342. The Roc And The Snake
Once upon a time when Brahmadatta was reigning in Benares, the Bodhisatta was a tree-spirit dwelling in the top of a cotton-tree. A king of the rocs caught the snake king and making the snake disgorge what he had seized in his mouth he flew along the tree tops towards the cotton-tree. The snake-king stuck his hood into a banyan-tree and wound himself round it firmly. In the process banyan-tree was uprooted. Now in that banyan there was a bird, who flew up when the banyan was thrown away, and perched in one of the boughs high on the cotton-tree.
The tree-spirit seeing the bird shook and trembled with fear, thinking, “This bird will let its droppings fall on my trunk; a growth of banyan or of fug will arise and go spreading all over my tree; so my home will be destroyed.” The tree shook to the roots with the trembling of the spirit. The roc-king perceived the trembling, and spoke:–
I born with me the thousand fathoms length of that king-snake:
His size and my huge bulk you bore and yet you did not quake.
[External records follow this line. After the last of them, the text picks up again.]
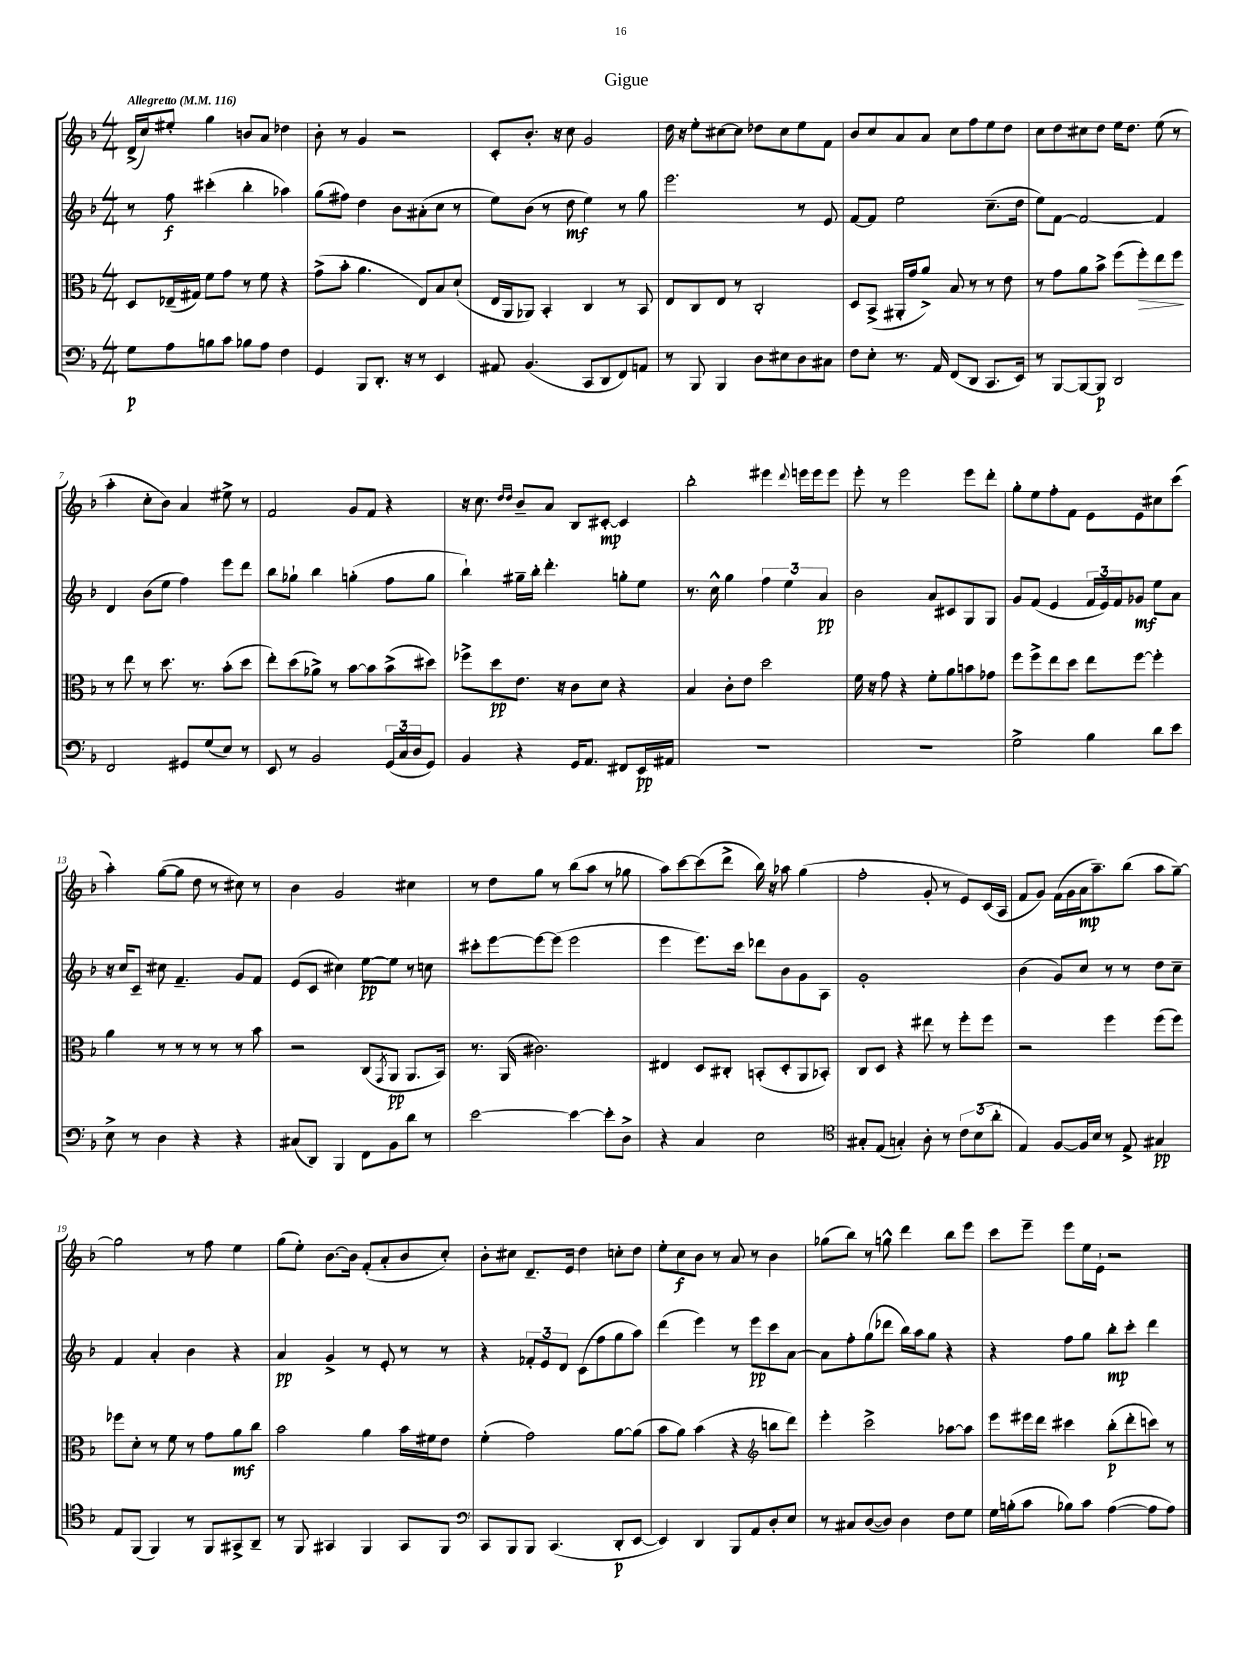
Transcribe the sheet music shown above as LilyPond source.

\header { title = "Gigue" }
<<
\new StaffGroup <<
\new Staff = "s0" {
    \clef treble \key f \major \numericTimeSignature \time 4/4 \tempo "Allegretto" 4 = 116
    d'16->( c''16) eis''8-. g''4 b'8 a'8 des''4 |
    bes'8-. r8 g'4 r2 |
    c'8-. bes'8.-. r16 c''8 g'2 |
    d''16 r16 e''8-. cis''8~ cis''8 des''8 cis''8 e''8 f'8 |
    bes'8 c''8 a'8 a'8 c''8 f''8 e''8 d''8 |
    c''8 d''8 cis''8 d''8 e''16 d''8. e''8( r8 |
    a''4-. c''8-. bes'8) a'4 eis''8-> r8 |
    f'2 g'8 f'8 r4 |
    r16 c''8. \grace { d''16 d''16 } bes'8-- a'8 bes8 cis'8~-.\mp cis'4 |
    bes''2-. eis'''4 \appoggiatura { d'''8 } e'''16 e'''16 e'''8 |
    e'''8-. r8 e'''2 e'''8 d'''8-. |
    g''8-. e''8 f''8-. f'8 e'8 e'8 cis''8 c'''8( |
    a''4-.) g''8~( g''8 d''8 r8 cis''8) r8 |
    bes'4 g'2 cis''4 |
    r8 d''8 g''8 r8 bes''8( a''8 r8 ges''8 |
    a''8) c'''8~ c'''8( d'''8-> bes''16) r16 aes''8 g''4( |
    f''2-. g'8-. r8 e'8) c'16( a16 |
    f'8 g'8) f'16( g'16 a'16\mp a''8.--) bes''8( a''8 g''8~--) |
    g''2 r8 f''8 e''4 |
    g''8( e''8-.) bes'8.~ bes'16 f'8-.( a'8-. bes'8 c''8-.) |
    bes'8-. cis''8 d'8.-- e'16 d''4 c''8-. d''8 |
    e''8-. c''8\f bes'8 r8 a'8 r8 bes'4 |
    ges''8( bes''8) r8 g''8-^ d'''4 bes''8 e'''8 |
    c'''8 e'''8-- e'''8 e''16 e'16-! r2 \bar "|." |
}
\new Staff = "s1" {
    \clef treble \key f \major \numericTimeSignature \time 4/4
    r8 f''8\f cis'''4-.( bes''4-. aes''4) |
    g''8( fis''8) d''4 bes'8 ais'8-.( c''8 r8 |
    e''8) bes'8( r8 d''8\mf e''4) r8 g''8 |
    e'''2. r8 e'8 |
    f'8~ f'8 e''2 c''8.--( d''16 |
    e''8) f'8~ f'2~ f'4 |
    d'4 bes'8( e''8 f''4) e'''8 d'''8 |
    bes''8 ges''8-! bes''4 g''4-.( f''8 g''8 |
    bes''4-!) gis''16-- bes''16-. d'''4.-. g''8-. e''8 |
    r8. c''16-^ g''4 \tuplet 3/2 { f''4 e''4 a'4\pp } |
    bes'2 a'8 cis'8 g8 g8 |
    g'8 f'8( e'4 \tuplet 3/2 { f'16 e'16) f'16 } ges'8\mf e''8 a'8 |
    r16 c''16 c'8-- cis''8 f'4.-- g'8 f'8 |
    e'8( c'8 cis''4) e''8~\pp e''8 r8 c''8 |
    cis'''8-. e'''8~ e'''8~ e'''8( e'''2 |
    e'''4 e'''8.) c'''16 des'''8 bes'8 g'8 a8 |
    g'1-. |
    bes'4( g'8) c''8 r8 r8 d''8 c''8-- |
    f'4 a'4-. bes'4 r4 |
    a'4\pp g'4-> r8 e'8-. r8 r8 |
    r4 \tuplet 3/2 { fes'8-. e'8 d'8 } c'8( f''8 g''8 a''8) |
    d'''4( e'''4) r8 e'''8\pp c'''8 a'8~ |
    a'8 f''8-. g''8( des'''8 bes''16) a''16 g''8 r4 |
    r4 f''8 g''8 bes''8-.\mp c'''8-. d'''4 \bar "|." |
}
\new Staff = "s2" {
    \clef alto \key f \major \numericTimeSignature \time 4/4
    d8 ees16--( gis16) f'8 g'8 r8 f'8 r4 |
    g'8->( bes'8-. a'4. e8) bes8 d'8-!( |
    e16 a,16 aes,8) bes,4-. c4 r8 bes,8 |
    e8 c8 e8 r8 c2-. |
    d8 bes,8->( ais,16-. g'16 a'8->) bes8 r8 r8 e'8 |
    r8 g'8 a'8 bes'8-> f''8( f''8-.\>) e''8 f''8\! |
    r8 e''8 r8 d''8. r8. bes'8-.( d''8 |
    e''8-.) d''8( aes'8->) r8 bes'8~ bes'8 bes'8->( dis''8) |
    fes''8-> d''8\pp e'8. r16 c'8 d'8 r4 |
    bes4 c'8-. e'8 d''2 |
    f'16 r16 g'8 r4 f'8-. a'8 b'8 ges'8 |
    f''8 f''8-> e''8 d''8 e''8 f''8~ f''4-. |
    a'4 r8 r8 r8 r8 r8 bes'8 |
    r2 c8( \acciaccatura { g,8 } a,8\pp a,8. bes,16) |
    r8. a,16( cis'2.) |
    eis4 d8 cis8-. b,8-.( d8-. a,8 bes,8-.) |
    c8 d8 r4 eis''8 r8 f''8-. f''8 |
    r2 f''4 f''8( f''8) |
    fes''8 d'8-. r8 f'8 r8 g'8 a'8\mf c''8 |
    bes'2 a'4 bes'16 fis'16 e'8 |
    f'4-.( g'2) a'8~ a'8( |
    bes'8 a'8) bes'4( r4 \clef treble b''8 d'''8) |
    e'''4-. c'''2-> aes''8~ aes''8 |
    e'''8 eis'''16 d'''16 cis'''4 bes''8-.\p( d'''8-. c'''8) r8 \bar "|." |
}
\new Staff = "s3" {
    \clef bass \key f \major \numericTimeSignature \time 4/4
    g8\p a8 b8 c'8 bes8 a8 f4 |
    g,4 bes,,8 d,8.-. r16 r8 e,4 |
    ais,8 bes,4.( c,8 d,8 f,8) a,8 |
    r8 bes,,8 bes,,4 d8 eis8 d8 cis8 |
    f8 e8-. r8. a,16 f,8( d,8 c,8. e,16) |
    r8 bes,,8~ bes,,8~ bes,,8\p d,2 |
    f,2 gis,8 g8( e8) r8 |
    e,8 r8 bes,2 \tuplet 3/2 { g,16( c16 d16 } g,8) |
    bes,4 r4 g,16 a,8. fis,8 e,16\pp ais,16 |
    R1 |
    R1 |
    g2-> bes4 d'8 e'8 |
    e8-> r8 d4 r4 r4 |
    cis8( d,8) bes,,4 f,8 bes,8 d'8 r8 |
    e'2~ e'4~ e'8-. d8-> |
    r4 c4 e2 |
    \clef tenor gis8-. e8( g4-.) a8-. r8 \tuplet 3/2 { c'8 bes8( a'8-. } |
    e4) f8~ f16 bes16 r8 e8-> gis4\pp |
    e8 f,8( f,4) r8 f,8 gis,8-> a,8-- |
    r8 f,8 gis,4 f,4 gis,8 f,8 |
    \clef bass c,8 bes,,8 bes,,8 c,4.( d,8-.\p e,8~ |
    e,4) d,4 bes,,8 a,8 d8-. e8 |
    r8 cis8 d8~( d8) d4 f8 g8 |
    g16 b16-.( c'8 bes8) c'8 a4~( a8 a8) \bar "|." |
}
>>
>>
But now this tiny bird you bear, so small compared to me:
You shake with fear and tremble; but wherefore, cotton-tree?
Then the deity spoke in explanation of the reason:–
Flesh is thy food, I king: the bird’s is fruit:
Seeds of the banyan and the fig he’ll shoot
And bo-tree too, and all my trunk pollute;
They will grow tree in shelter of my stem,
And I shall be no tree, thus hid by them.
Other trees, once strong of root and rich in branches, plainly show
How the seeds that birds do carry in destruction lay them low.
Parasitic growths will bury e’en the mighty forest tree:
This is why, O king, I quiver when the fear to come I see,
Hearing the tree-spirit’s words, the roc-king spoke:–
Fear is right if things are fearful: against the coming danger guard:
Wise men look on both worlds calmly if they present fears discard.
So speaking, the roc-king by his power drove the bird away from that tree.